— Task objective —
The count of lines with the string "practices" in the material is all that should be returned.

— Material provided —
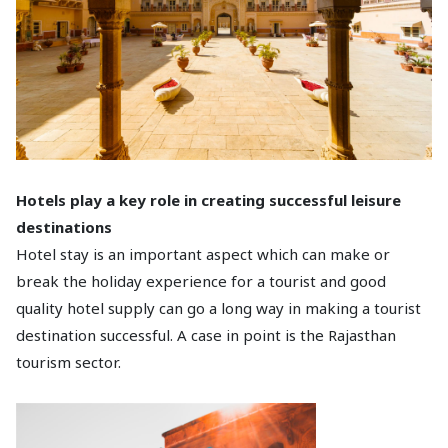
Hotels play a key role in creating successful leisure
destinations
Hotel stay is an important aspect which can make or
break the holiday experience for a tourist and good
quality hotel supply can go a long way in making a tourist
destination successful. A case in point is the Rajasthan
tourism sector.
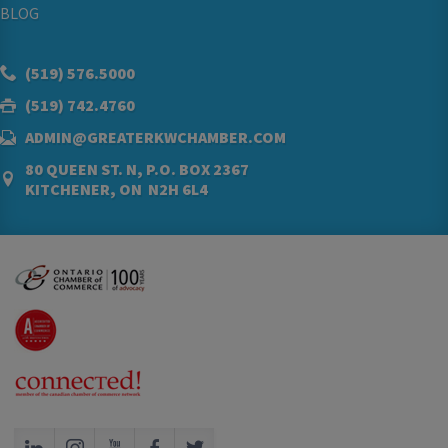
BLOG
(519) 576.5000
(519) 742.4760
ADMIN@GREATERKWCHAMBER.COM
80 QUEEN ST. N, P.O. BOX 2367
KITCHENER, ON N2H 6L4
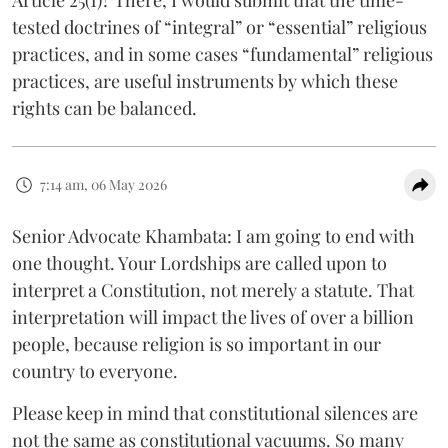
tested doctrines of “integral” or “essential” religious
practices, and in some cases “fundamental” religious
practices, are useful instruments by which these
rights can be balanced.
7:14 am, 06 May 2026
Senior Advocate Khambata: I am going to end with
one thought. Your Lordships are called upon to
interpret a Constitution, not merely a statute. That
interpretation will impact the lives of over a billion
people, because religion is so important in our
country to everyone.
Please keep in mind that constitutional silences are
not the same as constitutional vacuums. So many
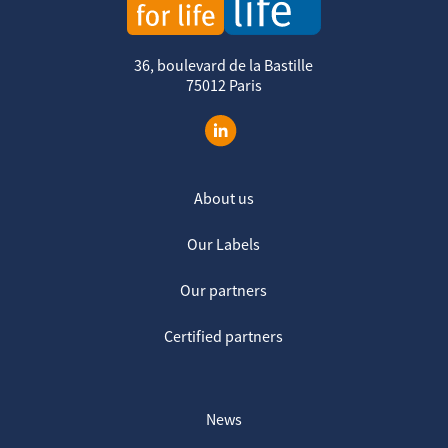
36, boulevard de la Bastille
75012 Paris
About us
Our Labels
Our partners
Certified partners
News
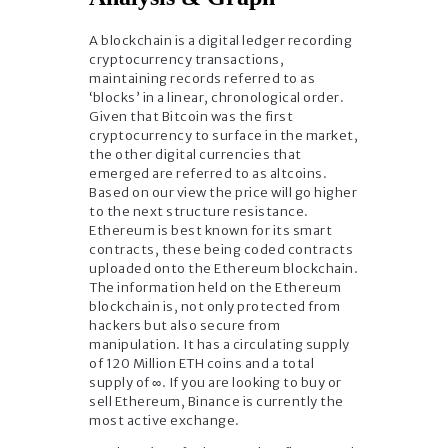
A blockchain is a digital ledger recording
cryptocurrency transactions,
maintaining records referred to as
‘blocks’ in a linear, chronological order.
Given that Bitcoin was the first
cryptocurrency to surface in the market,
the other digital currencies that
emerged are referred to as altcoins.
Based on our view the price will go higher
to the next structure resistance.
Ethereum is best known for its smart
contracts, these being coded contracts
uploaded onto the Ethereum blockchain.
The information held on the Ethereum
blockchain is, not only protected from
hackers but also secure from
manipulation. It has a circulating supply
of 120 Million ETH coins and a total
supply of ∞. If you are looking to buy or
sell Ethereum, Binance is currently the
most active exchange.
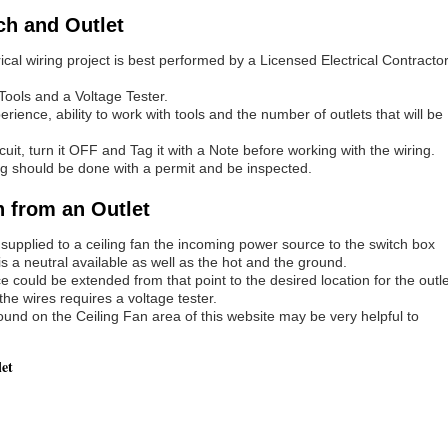
ch and Outlet
rical wiring project is best performed by a Licensed Electrical Contracto
Tools and a Voltage Tester.
ence, ability to work with tools and the number of outlets that will be
rcuit, turn it OFF and Tag it with a Note before working with the wiring.
iring should be done with a permit and be inspected.
h from an Outlet
 supplied to a ceiling fan the incoming power source to the switch box
 is a neutral available as well as the hot and the ground.
e could be extended from that point to the desired location for the outle
 the wires requires a voltage tester.
und on the Ceiling Fan area of this website may be very helpful to
let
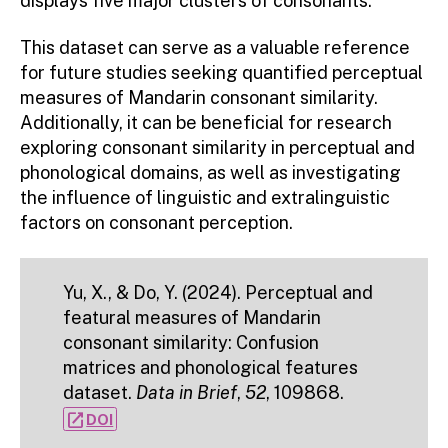
displays five major clusters of consonants.
This dataset can serve as a valuable reference
for future studies seeking quantified perceptual
measures of Mandarin consonant similarity.
Additionally, it can be beneficial for research
exploring consonant similarity in perceptual and
phonological domains, as well as investigating
the influence of linguistic and extralinguistic
factors on consonant perception.
Yu, X., & Do, Y. (2024). Perceptual and
featural measures of Mandarin
consonant similarity: Confusion
matrices and phonological features
dataset.
Data in Brief
,
52
, 109868.
open_in_new
DOI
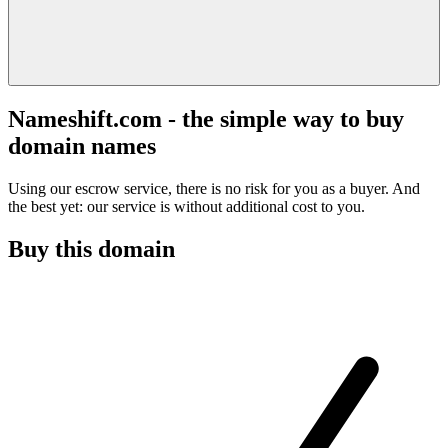
Nameshift.com - the simple way to buy
domain names
Using our escrow service, there is no risk for you as a buyer. And
the best yet: our service is without additional cost to you.
Buy this domain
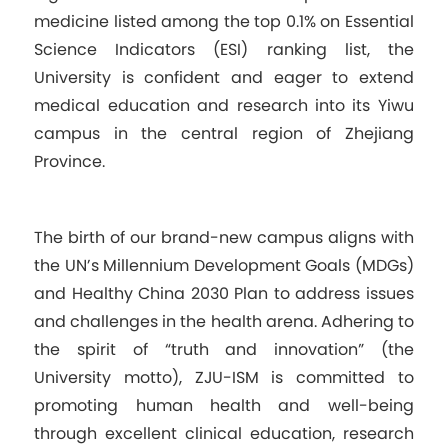
medicine listed among the top 0.1% on Essential
Science Indicators (ESI) ranking list, the
University is confident and eager to extend
medical education and research into its Yiwu
campus in the central region of Zhejiang
Province.
The birth of our brand-new campus aligns with
the UN’s Millennium Development Goals (MDGs)
and Healthy China 2030 Plan to address issues
and challenges in the health arena. Adhering to
the spirit of “truth and innovation” (the
University motto), ZJU-ISM is committed to
promoting human health and well-being
through excellent clinical education, research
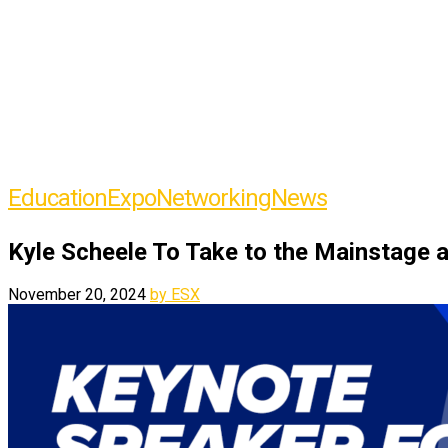
Education
Expo
Networking
News
Kyle Scheele To Take to the Mainstage 
November 20, 2024
by ESX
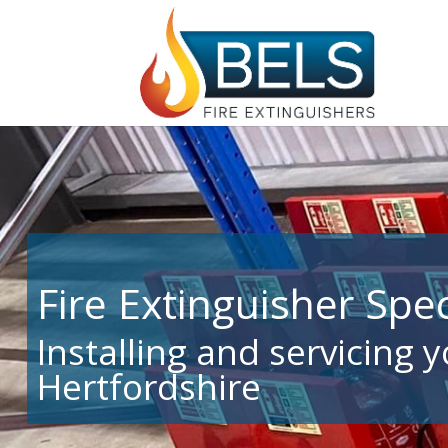
Fire Extinguisher Spec
Installing and servicing 
Hertfordshire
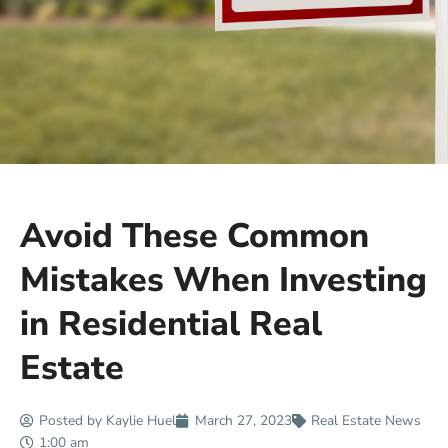
Avoid These Common
Mistakes When Investing
in Residential Real
Estate
Posted by
Kaylie Huel
March 27, 2023
Real Estate News
1:00 am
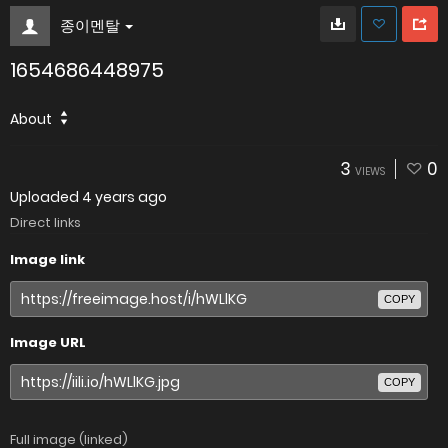
종이멘탈
1654686448975
About
3
0
VIEWS
Uploaded
4 years ago
Direct links
Image link
COPY
Image URL
COPY
Full image (linked)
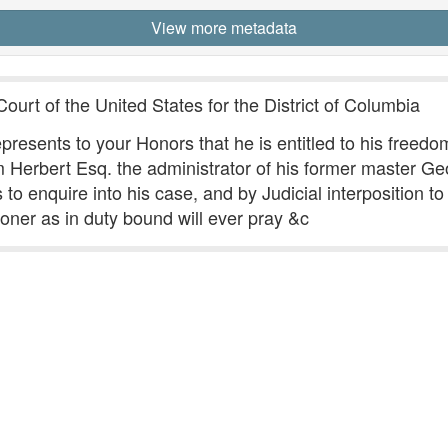
View more metadata
ourt of the United States for the District of Columbia
presents to your Honors that he is entitled to his freedom,
m Herbert Esq. the administrator of his former master G
enquire into his case, and by Judicial interposition to e
tioner as in duty bound will ever pray &c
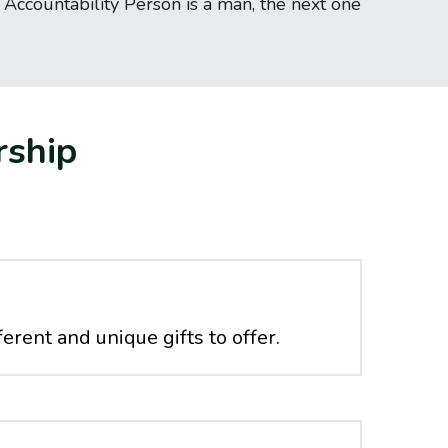
ccountability Person is a man, the next one 
rship
erent and unique gifts to offer. 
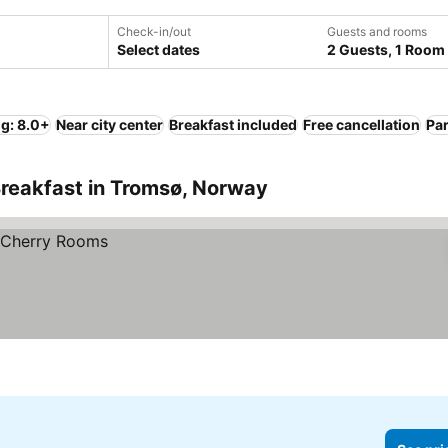
Check-in/out
Guests and rooms
Select dates
2 Guests, 1 Room
ng: 8.0+
Near city center
Breakfast included
Free cancellation
Pa
Breakfast in Tromsø, Norway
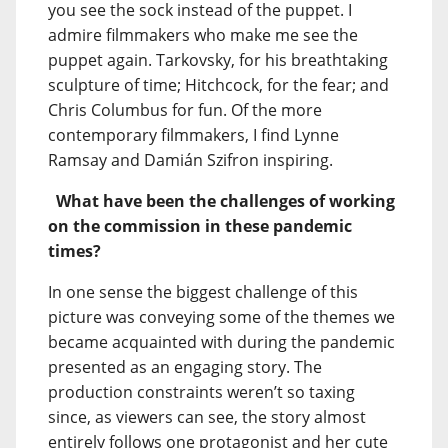
you see the sock instead of the puppet. I
admire filmmakers who make me see the
puppet again. Tarkovsky, for his breathtaking
sculpture of time; Hitchcock, for the fear; and
Chris Columbus for fun. Of the more
contemporary filmmakers, I find Lynne
Ramsay and Damián Szifron inspiring.
What have been the challenges of working
on the commission in these pandemic
times?
In one sense the biggest challenge of this
picture was conveying some of the themes we
became acquainted with during the pandemic
presented as an engaging story. The
production constraints weren’t so taxing
since, as viewers can see, the story almost
entirely follows one protagonist and her cute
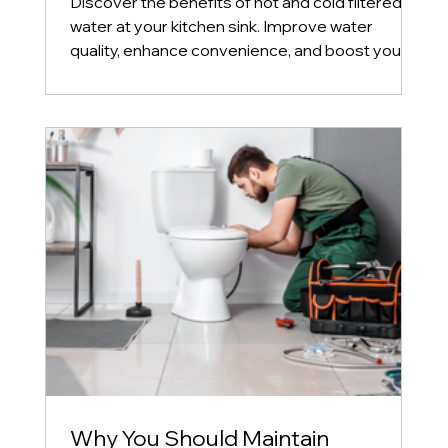
Discover the benefits of hot and cold filtered
water at your kitchen sink. Improve water
quality, enhance convenience, and boost your
home's
Why You Should Maintain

— Reply —
2